In 2019, the Japan Designated Cities Mayors Association, consisting of the leaders of the 20 ordinance-designated major cities in Japan, called for a basic law that would provide the grounds for policy measures, including the concept of inclusiveness.
It is high time to develop legally setting ideals that should be observed not only by local governments, which are close to the front lines of multicultural inclusivity, but also by the central government, businesses, citizens and other parties.
Since World War II, Western nations have accepted large numbers of immigrants and faced the conundrum of how to ensure their social inclusion.

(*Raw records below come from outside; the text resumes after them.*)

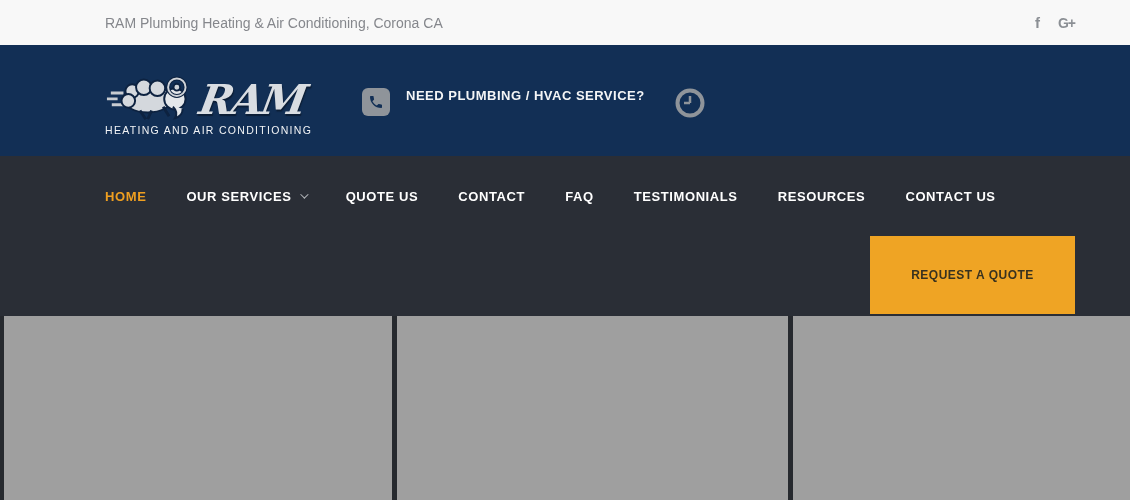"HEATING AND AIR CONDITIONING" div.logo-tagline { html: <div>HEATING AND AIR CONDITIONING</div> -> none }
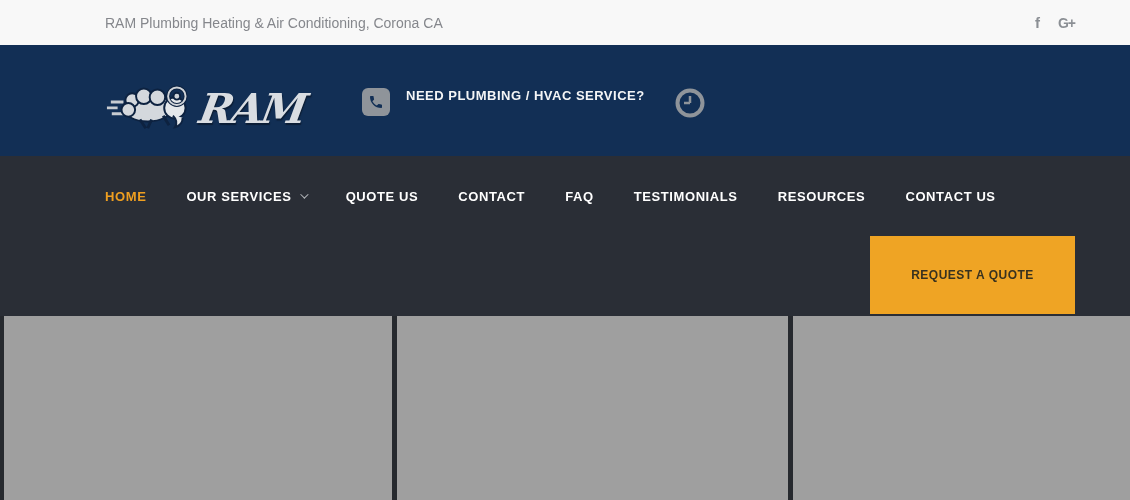"REQUEST A QUOTE" .cta-button { font-size: 12px -> 18px }
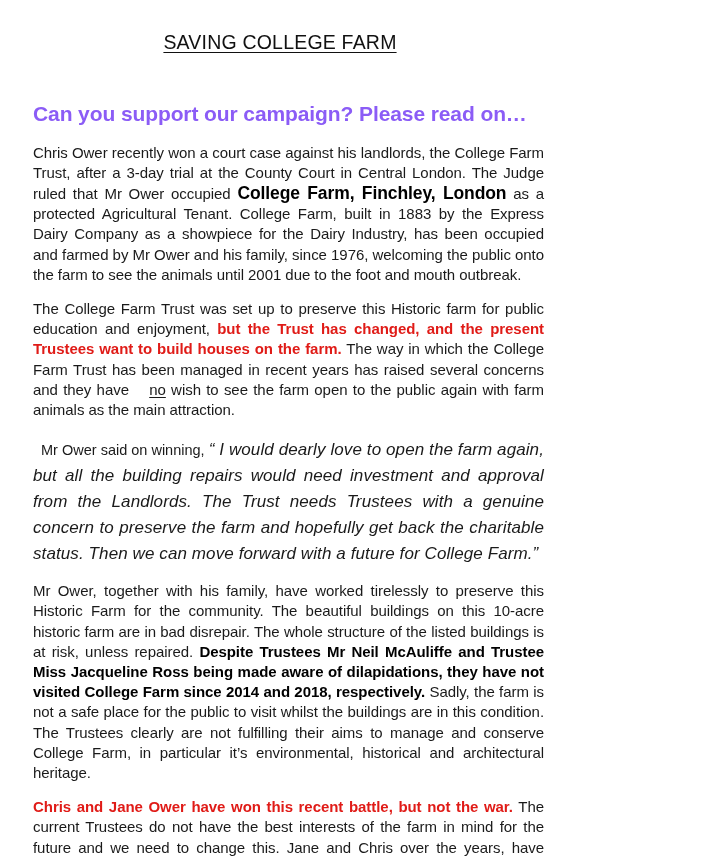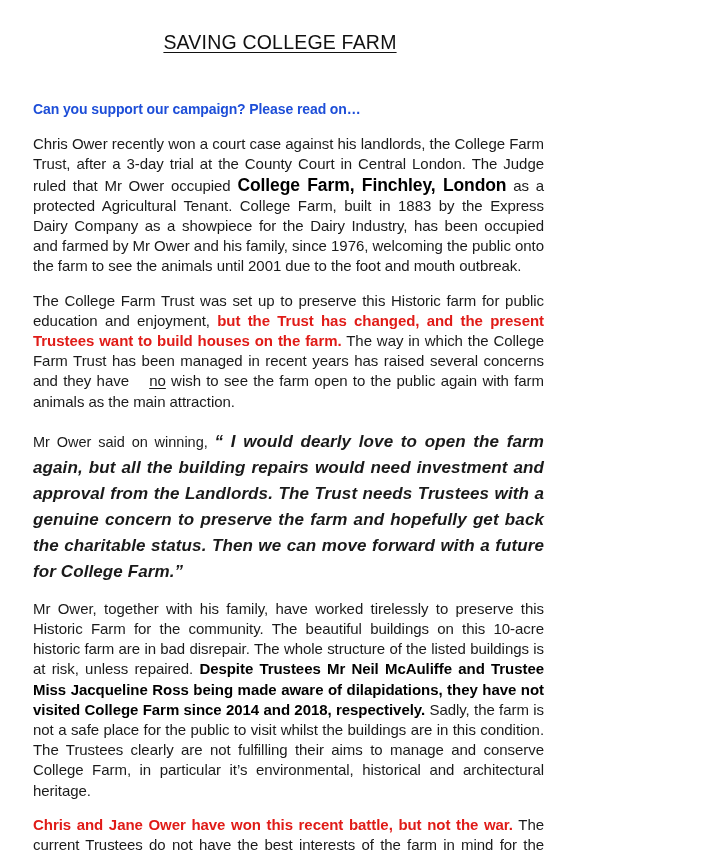"Can you support our campaign?" .subhead { color: #1d4ed8 -> #8b5cf6; font-size: 14px -> 21px }
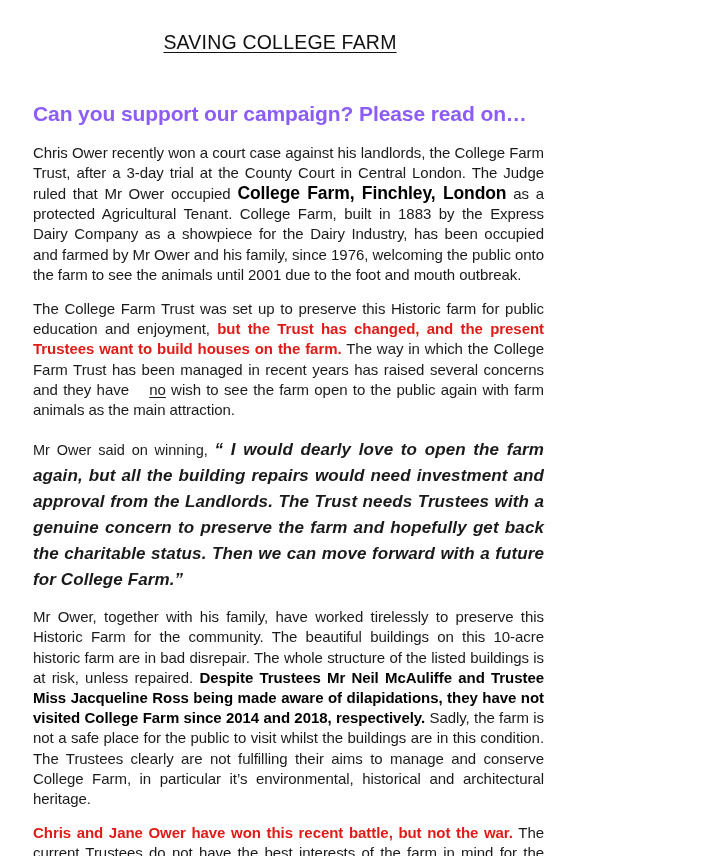"Mr Ower said on winning," .quote .lead { margin-left: none -> 8px }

Japan, by contrast, has long even tabooed the phrase “immigrant policy.”
In reality, however, the country has been accepting South American workers of Japanese descent since the 1980s and has also given tacit approval to working overstayers as long as they help underpin the economy.
Ethnic Kurds in the south of Saitama Prefecture have been targeted in recent years by increasingly serious discrimination and prejudice.
We should remember, however, that they are members of this society who are working and thereby supporting it.
Japan itself was a sender of immigrants until the 1960s. We should not forget the bygone years when our compatriots went through the hardships of surviving in alien lands.
Options should be considered for broadening channels to reflect the views of foreign residents in policy measures for inclusivity.
Some local governments already have panels whose members include non-Japanese residents.
In a trial over local voting rights for foreign nationals, the Supreme Court ruled the Constitution does not forbid the development of a law that would give suffrage to “those who have formed particularly close ties” with the local autonomous bodies they live in.
Thirty years from that precedent, there is an even greater need to discuss the matter.
The Diet should take the lead in defending the rights of those who are not entitled to elect their representatives.